Les exigences des investisseurs – ratios de chiffre d’affaires, limitations des dépenses, choix d’investissements conditionnés – risquent de restreindre la liberté des pharmaciens dans leur exercice. « Un investisseur peut imposer des obligations de rentabilité, des contraintes sur la masse salariale ou limiter les investissements. Dans ce cas, le professionnel de santé n’est plus indépendant. »

L’assurance maladie, financeur indirect des investisseurs ?

Un autre enjeu majeur réside dans le financement des officines par l’Assurance Maladie. « Là où ça pose problème, c’est quand l’Assurance Maladie devient, au fond, une sorte de partenaire financier d’investisseurs, qui ne sont d’ailleurs souvent même pas sur le territoire français », alerte Carine Wolf-Thal.

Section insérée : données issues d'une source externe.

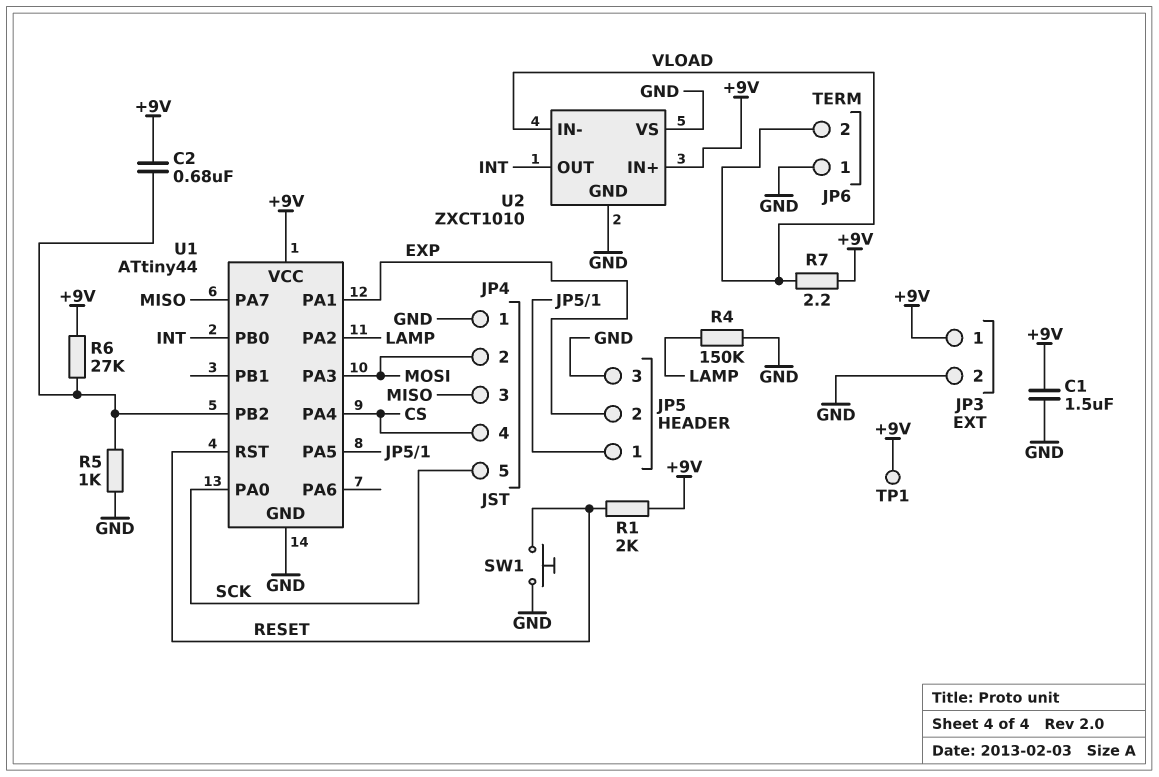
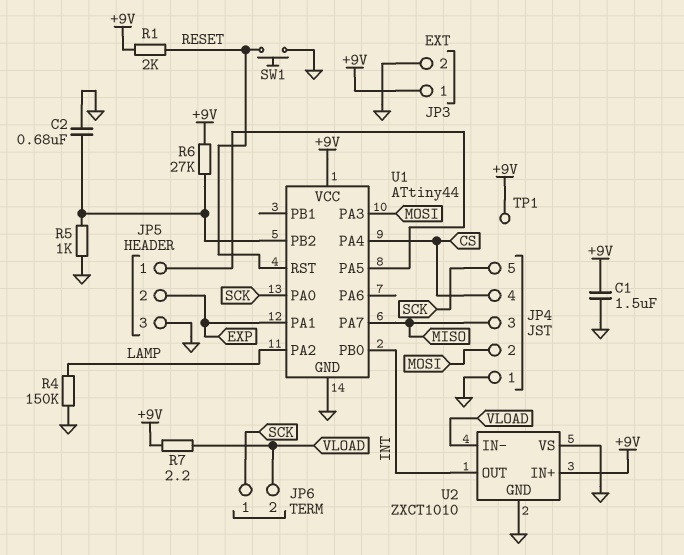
C2: 680nF (+9V, U1/PB2) -> 680nF (GND, U1/PB2)
JP6 pin 1: GND -> SCK

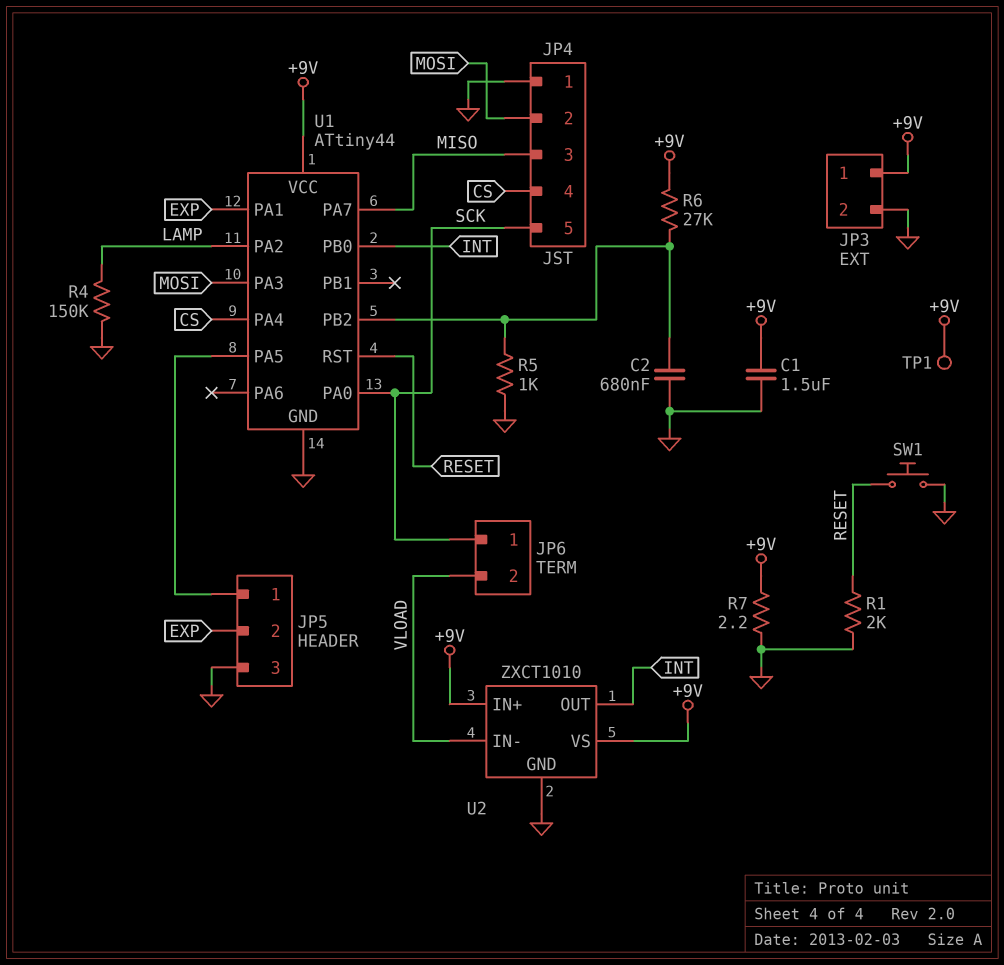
R1: 2k (+9V, RESET) -> 2k (GND, RESET)
R7: 2.2 (+9V, VLOAD) -> 2.2 (+9V, GND)
U2 pin VS: GND -> +9V

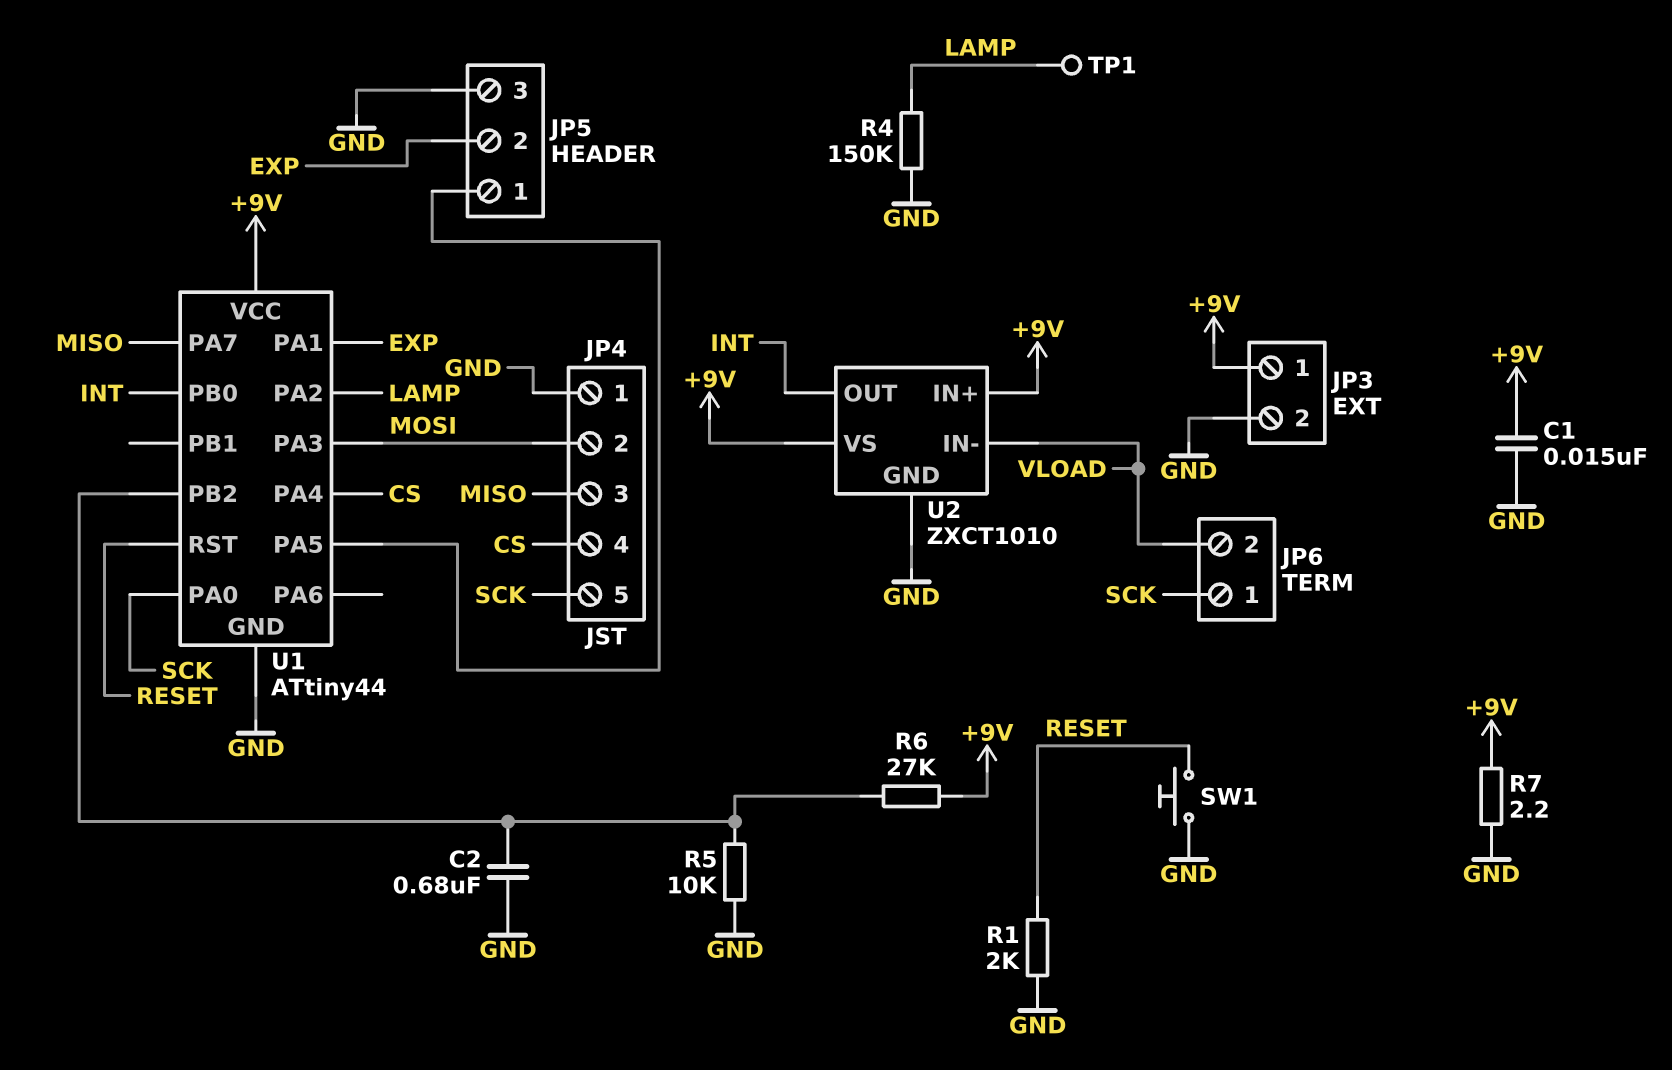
C1: 1.5uF (+9V, GND) -> 15nF (+9V, GND)
R5: 1k (GND, U1/PB2) -> 10k (GND, U1/PB2)
TP1: test point (+9V) -> test point (LAMP)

Elle rappelle que la Sécurité sociale est un bien commun et que les remboursements doivent servir en priorité la santé publique. « L’Assurance Maladie est là pour prendre en charge les besoins des Français, pas pour enrichir des financements privés. »

Des financements à encadrer pour préserver l’indépendance officinale

Loin de refuser toute évolution, l’Ordre des pharmaciens insiste sur la nécessité de trouver un équilibre. « Oui, pour des financements, mais des financements vertueux, qui préservent l’indépendance du pharmacien. Il doit pouvoir faire les bons choix au bénéfice de la santé publique et du patient, et non pas au bénéfice d’investisseurs extérieurs. »

L’enjeu est donc de garantir que l’officine reste avant tout un espace de santé, et non un simple modèle économique régi par des logiques financières.